To do:
[A] In the C++ lambda question, what example is given of constructing a class without template parameters?
[B] List every member that the constructor of Foo initializes in its initializer list in the C++ lambda question.

=== Document section ===

I am trying to make a template class that expects a lambda as input, stores it, and also stores in a vector
some elements of type = return type
of the lambda. But I don't know how to get that type, even though when an instance is built the lambda is known with also its return type.
I'd like the class to be constructed without giving template parameters (like std::array a{1, 2, 3}
). I tried with decltype(F::operator(double x))
but it doesn't work.
#include <vector>
template<typename F>
struct Foo {
using value_t = decltype(F::operator(double x))// <--- here I need to get the return type of the
// call operator of F!
Foo(const F& f) : _f(f), _vals(10, value_t{}), _has_vals(10, false) {}
value_t operator()(int i) {
if (_has_vals[i])

=== Material shown ===

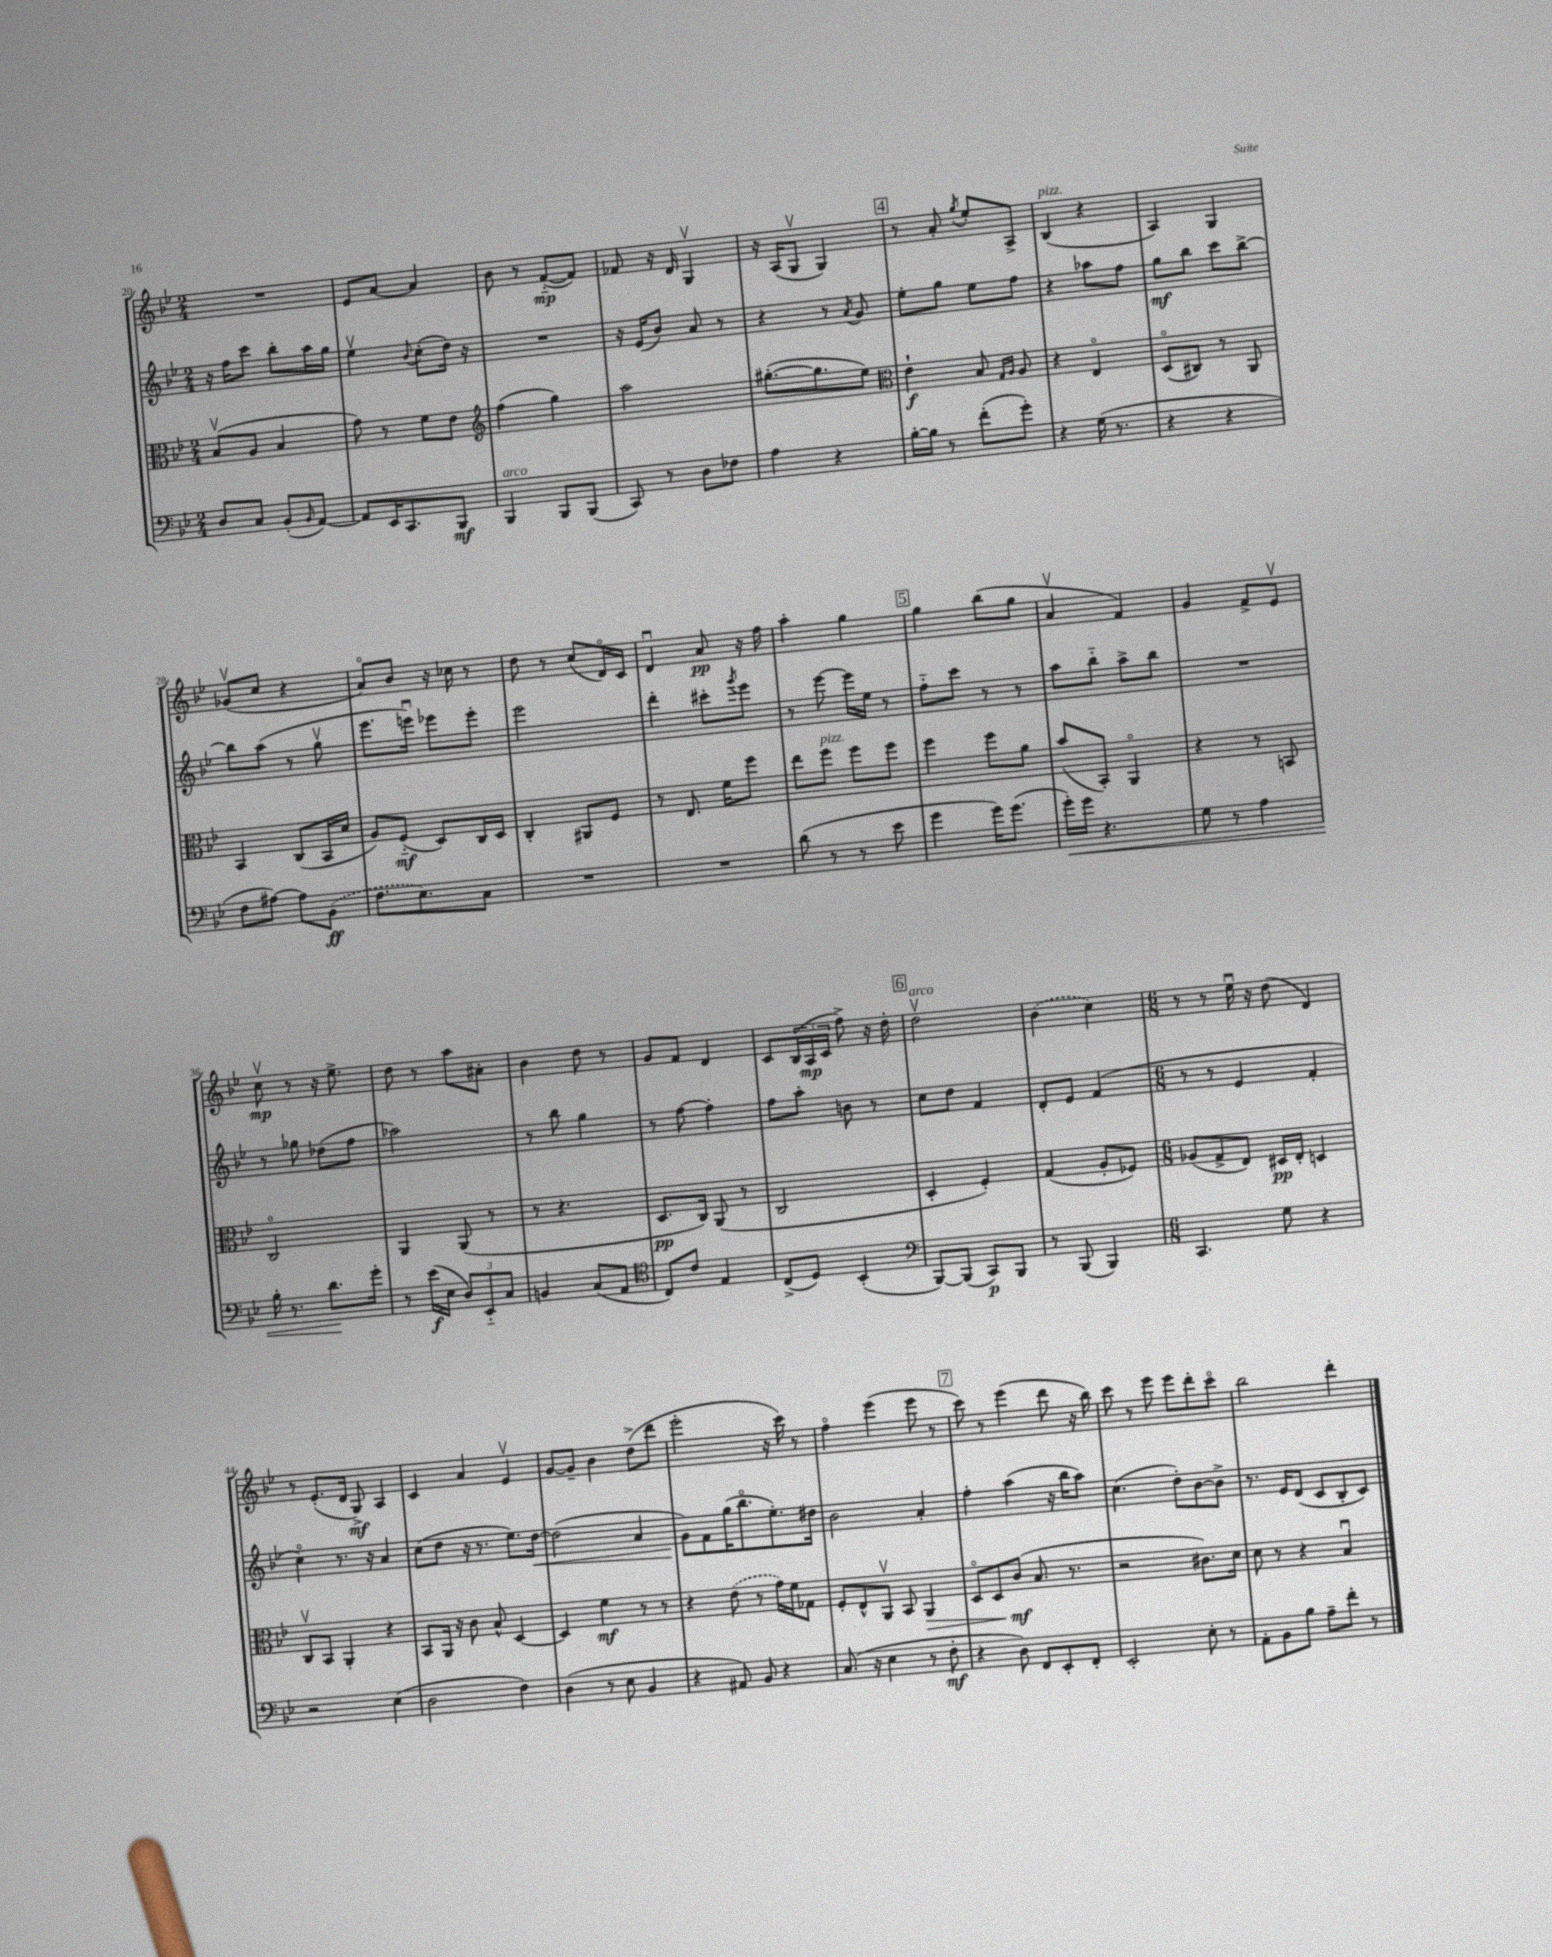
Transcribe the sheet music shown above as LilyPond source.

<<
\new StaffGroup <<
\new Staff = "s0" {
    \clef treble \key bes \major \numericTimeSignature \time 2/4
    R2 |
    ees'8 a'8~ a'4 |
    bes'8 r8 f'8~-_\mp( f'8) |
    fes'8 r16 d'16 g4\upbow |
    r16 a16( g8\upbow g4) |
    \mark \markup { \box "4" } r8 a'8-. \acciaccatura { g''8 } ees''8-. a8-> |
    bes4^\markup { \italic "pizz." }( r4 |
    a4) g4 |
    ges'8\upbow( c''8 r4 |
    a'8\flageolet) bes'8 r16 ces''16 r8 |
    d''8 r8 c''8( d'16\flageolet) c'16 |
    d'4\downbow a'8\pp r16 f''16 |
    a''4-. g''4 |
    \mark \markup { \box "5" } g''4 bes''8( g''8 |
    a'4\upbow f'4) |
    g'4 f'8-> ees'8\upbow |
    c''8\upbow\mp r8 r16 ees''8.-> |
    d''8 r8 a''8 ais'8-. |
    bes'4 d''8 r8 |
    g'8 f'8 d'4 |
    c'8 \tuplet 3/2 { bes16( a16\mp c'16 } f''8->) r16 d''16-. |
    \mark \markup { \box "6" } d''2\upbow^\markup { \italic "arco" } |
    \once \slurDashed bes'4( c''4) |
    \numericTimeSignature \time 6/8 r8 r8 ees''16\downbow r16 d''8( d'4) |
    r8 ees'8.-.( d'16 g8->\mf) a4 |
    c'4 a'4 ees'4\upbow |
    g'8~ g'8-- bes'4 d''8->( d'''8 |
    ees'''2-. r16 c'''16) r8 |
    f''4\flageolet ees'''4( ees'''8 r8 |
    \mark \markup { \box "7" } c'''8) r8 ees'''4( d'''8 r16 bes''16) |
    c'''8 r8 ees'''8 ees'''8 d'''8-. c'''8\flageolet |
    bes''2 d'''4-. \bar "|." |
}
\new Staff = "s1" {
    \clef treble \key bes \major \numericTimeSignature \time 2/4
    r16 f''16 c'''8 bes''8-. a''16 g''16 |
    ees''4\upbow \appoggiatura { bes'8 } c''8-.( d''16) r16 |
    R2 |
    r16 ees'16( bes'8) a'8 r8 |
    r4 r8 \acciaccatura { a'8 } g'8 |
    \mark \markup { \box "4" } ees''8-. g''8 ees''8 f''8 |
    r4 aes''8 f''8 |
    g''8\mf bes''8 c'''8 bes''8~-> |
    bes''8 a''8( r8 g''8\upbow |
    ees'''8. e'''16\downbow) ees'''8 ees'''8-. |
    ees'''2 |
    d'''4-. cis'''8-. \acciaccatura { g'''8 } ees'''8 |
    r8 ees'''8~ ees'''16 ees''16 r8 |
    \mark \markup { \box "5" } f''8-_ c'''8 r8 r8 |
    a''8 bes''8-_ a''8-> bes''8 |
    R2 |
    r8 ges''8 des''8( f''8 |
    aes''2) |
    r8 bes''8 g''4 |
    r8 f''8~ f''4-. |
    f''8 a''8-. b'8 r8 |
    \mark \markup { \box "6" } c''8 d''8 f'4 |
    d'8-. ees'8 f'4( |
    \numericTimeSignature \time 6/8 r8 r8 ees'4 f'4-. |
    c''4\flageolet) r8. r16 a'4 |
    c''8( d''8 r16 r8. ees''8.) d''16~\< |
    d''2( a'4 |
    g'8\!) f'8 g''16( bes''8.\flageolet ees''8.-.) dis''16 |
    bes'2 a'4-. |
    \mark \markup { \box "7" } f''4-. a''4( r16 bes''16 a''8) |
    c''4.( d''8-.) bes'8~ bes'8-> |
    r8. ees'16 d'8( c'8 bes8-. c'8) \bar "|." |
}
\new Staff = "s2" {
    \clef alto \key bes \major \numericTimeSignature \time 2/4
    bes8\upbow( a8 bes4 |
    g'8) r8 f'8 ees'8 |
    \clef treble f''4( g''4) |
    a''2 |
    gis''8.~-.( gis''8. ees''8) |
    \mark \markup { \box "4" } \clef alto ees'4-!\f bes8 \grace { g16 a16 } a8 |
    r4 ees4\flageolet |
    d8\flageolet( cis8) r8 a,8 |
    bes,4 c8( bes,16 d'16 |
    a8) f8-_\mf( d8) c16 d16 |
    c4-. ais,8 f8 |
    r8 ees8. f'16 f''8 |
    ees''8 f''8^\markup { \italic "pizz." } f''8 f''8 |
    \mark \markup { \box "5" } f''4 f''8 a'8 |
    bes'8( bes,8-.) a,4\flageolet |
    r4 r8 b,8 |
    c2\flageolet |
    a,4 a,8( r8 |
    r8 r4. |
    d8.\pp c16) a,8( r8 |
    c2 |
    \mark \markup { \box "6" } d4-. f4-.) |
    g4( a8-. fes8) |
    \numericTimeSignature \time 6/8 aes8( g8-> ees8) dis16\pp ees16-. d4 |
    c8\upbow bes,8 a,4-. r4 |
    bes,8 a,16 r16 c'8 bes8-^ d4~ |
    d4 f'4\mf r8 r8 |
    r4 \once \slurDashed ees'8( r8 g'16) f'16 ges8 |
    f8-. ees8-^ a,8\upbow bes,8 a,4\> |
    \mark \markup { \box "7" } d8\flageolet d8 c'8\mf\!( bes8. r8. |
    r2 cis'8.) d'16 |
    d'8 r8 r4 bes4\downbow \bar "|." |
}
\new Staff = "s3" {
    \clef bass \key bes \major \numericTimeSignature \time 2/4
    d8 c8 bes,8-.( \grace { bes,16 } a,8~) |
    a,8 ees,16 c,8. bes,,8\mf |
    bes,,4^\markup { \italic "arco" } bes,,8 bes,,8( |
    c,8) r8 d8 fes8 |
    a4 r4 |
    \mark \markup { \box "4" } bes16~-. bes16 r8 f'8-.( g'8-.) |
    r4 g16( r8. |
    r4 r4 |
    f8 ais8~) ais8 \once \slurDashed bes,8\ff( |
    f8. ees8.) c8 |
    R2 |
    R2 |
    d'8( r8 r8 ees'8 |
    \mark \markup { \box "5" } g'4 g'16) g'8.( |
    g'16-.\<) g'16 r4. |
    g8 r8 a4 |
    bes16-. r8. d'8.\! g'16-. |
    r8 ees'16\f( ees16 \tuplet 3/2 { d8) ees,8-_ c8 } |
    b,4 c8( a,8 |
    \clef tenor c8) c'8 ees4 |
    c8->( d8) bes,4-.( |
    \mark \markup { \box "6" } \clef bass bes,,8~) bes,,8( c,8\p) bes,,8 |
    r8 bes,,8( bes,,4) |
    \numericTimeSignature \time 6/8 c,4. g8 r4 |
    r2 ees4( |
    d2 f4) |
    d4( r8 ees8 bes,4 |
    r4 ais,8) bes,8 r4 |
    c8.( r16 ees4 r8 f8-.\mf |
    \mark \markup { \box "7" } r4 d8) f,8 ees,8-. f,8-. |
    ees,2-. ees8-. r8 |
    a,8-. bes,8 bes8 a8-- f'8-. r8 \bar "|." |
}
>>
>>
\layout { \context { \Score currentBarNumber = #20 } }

===

Answers below:
[A] std::array a{1, 2, 3}

[B] _f, _vals, _has_vals